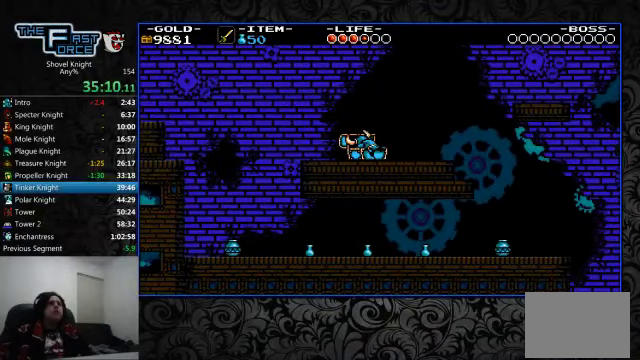
{"buttons": [], "left_stick": "center", "right_stick": "center", "events": []}
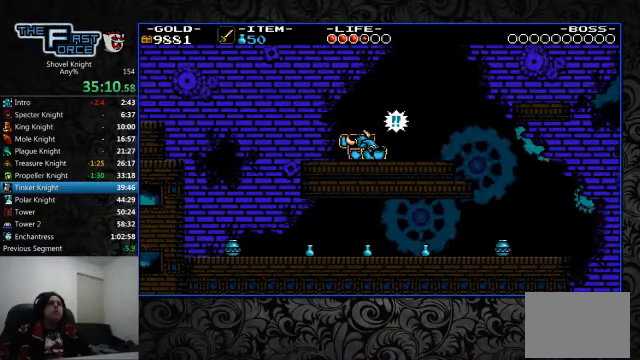
{"buttons": [], "left_stick": "center", "right_stick": "center", "events": []}
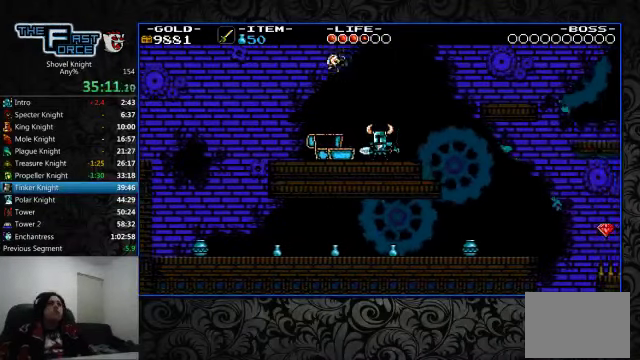
{"buttons": [], "left_stick": "center", "right_stick": "center", "events": []}
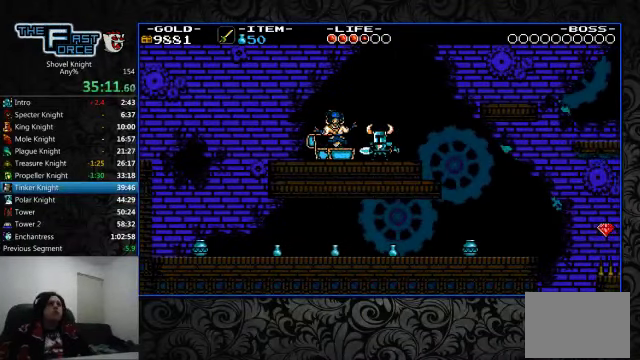
{"buttons": [], "left_stick": "center", "right_stick": "center", "events": []}
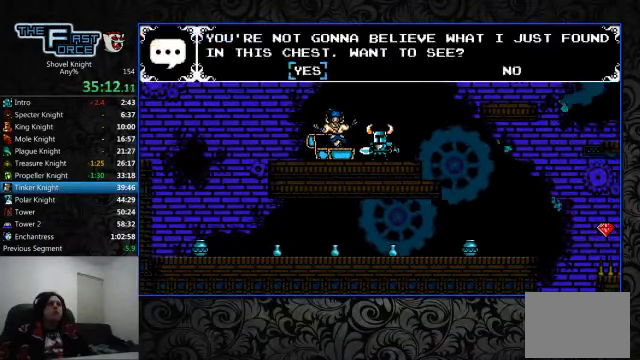
{"buttons": ["DPAD_RIGHT"], "left_stick": "center", "right_stick": "center", "events": [[367, "CROSS", "down"], [434, "CROSS", "up"], [500, "DPAD_RIGHT", "down"]]}
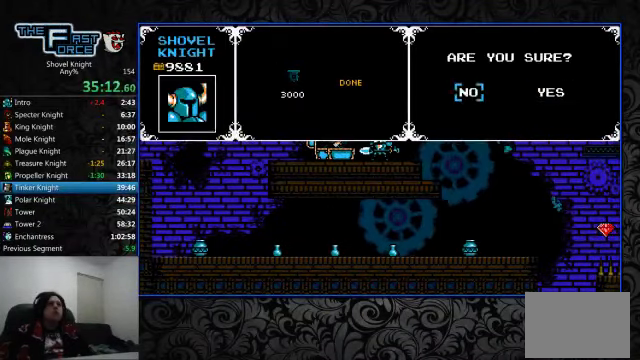
{"buttons": ["CROSS"], "left_stick": "center", "right_stick": "center", "events": [[100, "DPAD_RIGHT", "up"], [167, "CROSS", "down"], [234, "CROSS", "up"], [467, "CROSS", "down"]]}
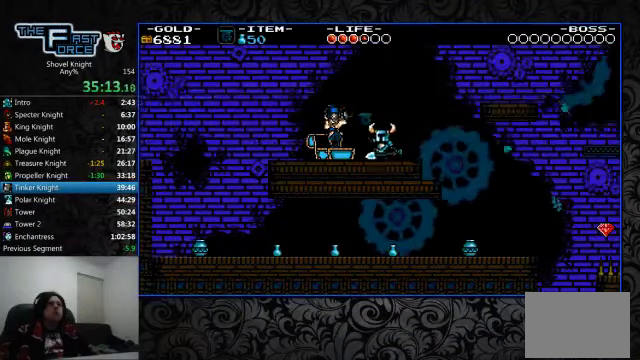
{"buttons": ["CROSS", "DPAD_RIGHT"], "left_stick": "center", "right_stick": "center", "events": [[34, "CROSS", "up"], [34, "DPAD_RIGHT", "down"], [134, "CROSS", "down"], [200, "CROSS", "up"], [300, "CROSS", "down"], [367, "CROSS", "up"], [467, "CROSS", "down"]]}
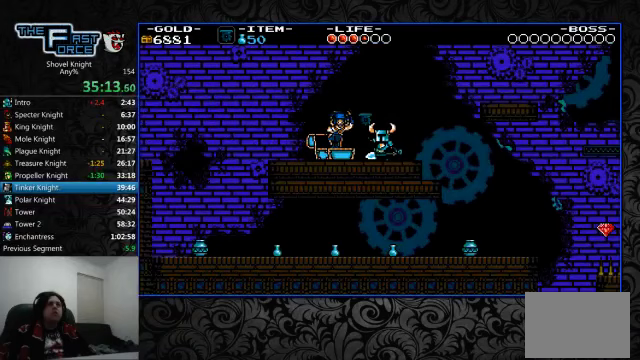
{"buttons": ["CROSS", "DPAD_RIGHT"], "left_stick": "center", "right_stick": "center"}
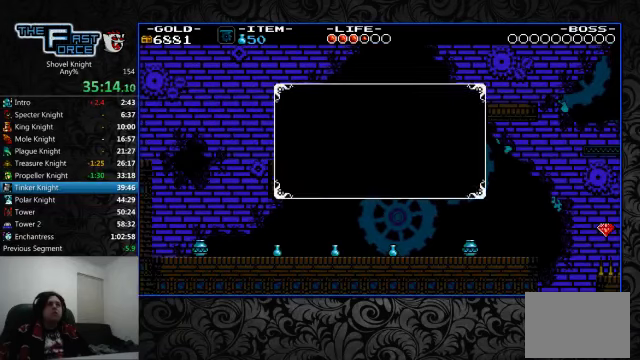
{"buttons": [], "left_stick": "center", "right_stick": "center", "events": [[33, "CROSS", "up"], [100, "CROSS", "down"], [200, "CROSS", "up"], [300, "CROSS", "down"], [333, "CROSS", "up"], [367, "DPAD_RIGHT", "up"]]}
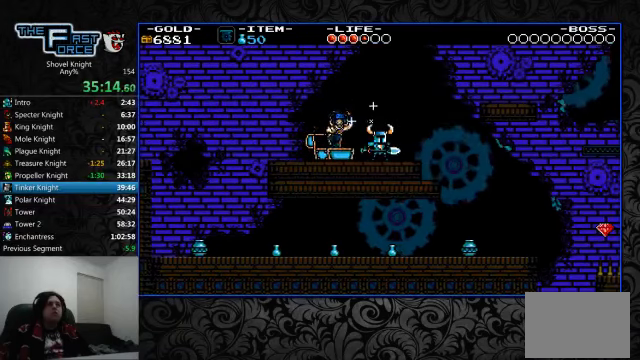
{"buttons": [], "left_stick": "center", "right_stick": "center", "events": [[333, "DPAD_RIGHT", "down"], [433, "DPAD_RIGHT", "up"]]}
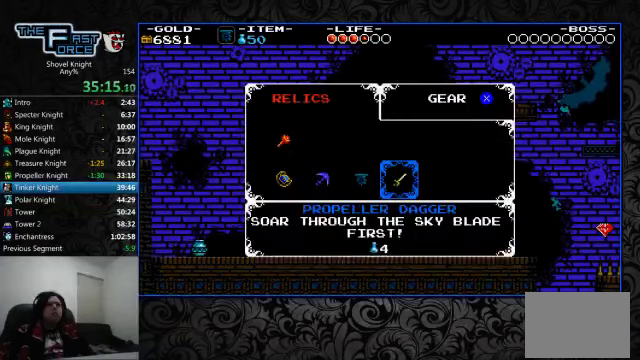
{"buttons": ["DPAD_RIGHT"], "left_stick": "center", "right_stick": "center"}
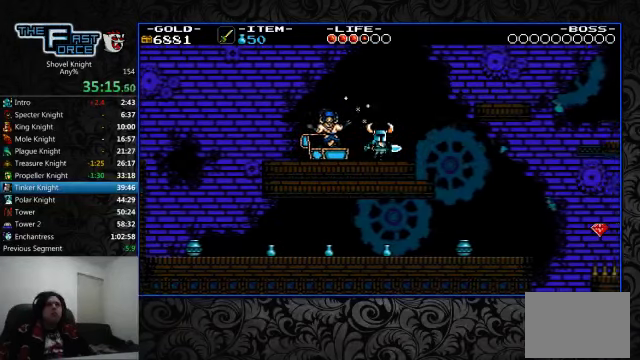
{"buttons": ["CROSS", "DPAD_RIGHT"], "left_stick": "center", "right_stick": "center", "events": [[300, "CROSS", "down"]]}
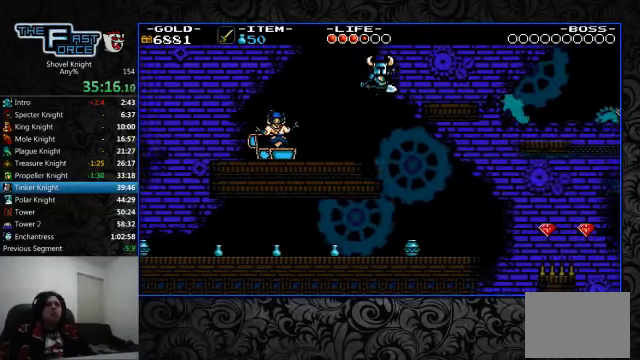
{"buttons": ["DPAD_RIGHT"], "left_stick": "center", "right_stick": "center", "events": [[267, "CROSS", "up"]]}
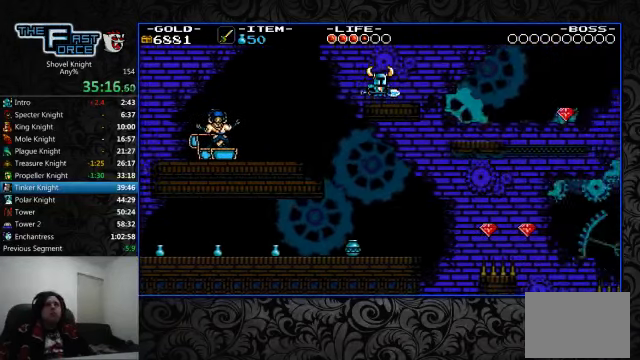
{"buttons": ["CROSS", "DPAD_RIGHT"], "left_stick": "center", "right_stick": "center", "events": [[233, "CROSS", "down"]]}
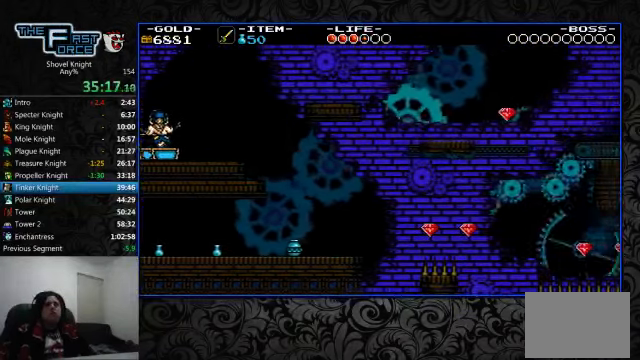
{"buttons": ["DPAD_UP", "DPAD_RIGHT"], "left_stick": "center", "right_stick": "center", "events": [[33, "DPAD_UP", "down"], [433, "CROSS", "up"]]}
+++++
• [Exercise details]: Please transcribe all of the records above exactly, leaving out any pictures.

• [Response]:
{"buttons": [], "left_stick": "center", "right_stick": "center", "events": []}
{"buttons": [], "left_stick": "center", "right_stick": "center", "events": []}
{"buttons": [], "left_stick": "center", "right_stick": "center", "events": []}
{"buttons": [], "left_stick": "center", "right_stick": "center", "events": []}
{"buttons": ["DPAD_RIGHT"], "left_stick": "center", "right_stick": "center", "events": [[367, "CROSS", "down"], [434, "CROSS", "up"], [500, "DPAD_RIGHT", "down"]]}
{"buttons": ["CROSS"], "left_stick": "center", "right_stick": "center", "events": [[100, "DPAD_RIGHT", "up"], [167, "CROSS", "down"], [234, "CROSS", "up"], [467, "CROSS", "down"]]}
{"buttons": ["CROSS", "DPAD_RIGHT"], "left_stick": "center", "right_stick": "center", "events": [[34, "CROSS", "up"], [34, "DPAD_RIGHT", "down"], [134, "CROSS", "down"], [200, "CROSS", "up"], [300, "CROSS", "down"], [367, "CROSS", "up"], [467, "CROSS", "down"]]}
{"buttons": ["CROSS", "DPAD_RIGHT"], "left_stick": "center", "right_stick": "center"}
{"buttons": [], "left_stick": "center", "right_stick": "center", "events": [[33, "CROSS", "up"], [100, "CROSS", "down"], [200, "CROSS", "up"], [300, "CROSS", "down"], [333, "CROSS", "up"], [367, "DPAD_RIGHT", "up"]]}
{"buttons": [], "left_stick": "center", "right_stick": "center", "events": [[333, "DPAD_RIGHT", "down"], [433, "DPAD_RIGHT", "up"]]}
{"buttons": ["DPAD_RIGHT"], "left_stick": "center", "right_stick": "center"}
{"buttons": ["CROSS", "DPAD_RIGHT"], "left_stick": "center", "right_stick": "center", "events": [[300, "CROSS", "down"]]}
{"buttons": ["DPAD_RIGHT"], "left_stick": "center", "right_stick": "center", "events": [[267, "CROSS", "up"]]}
{"buttons": ["CROSS", "DPAD_RIGHT"], "left_stick": "center", "right_stick": "center", "events": [[233, "CROSS", "down"]]}
{"buttons": ["DPAD_UP", "DPAD_RIGHT"], "left_stick": "center", "right_stick": "center", "events": [[33, "DPAD_UP", "down"], [433, "CROSS", "up"]]}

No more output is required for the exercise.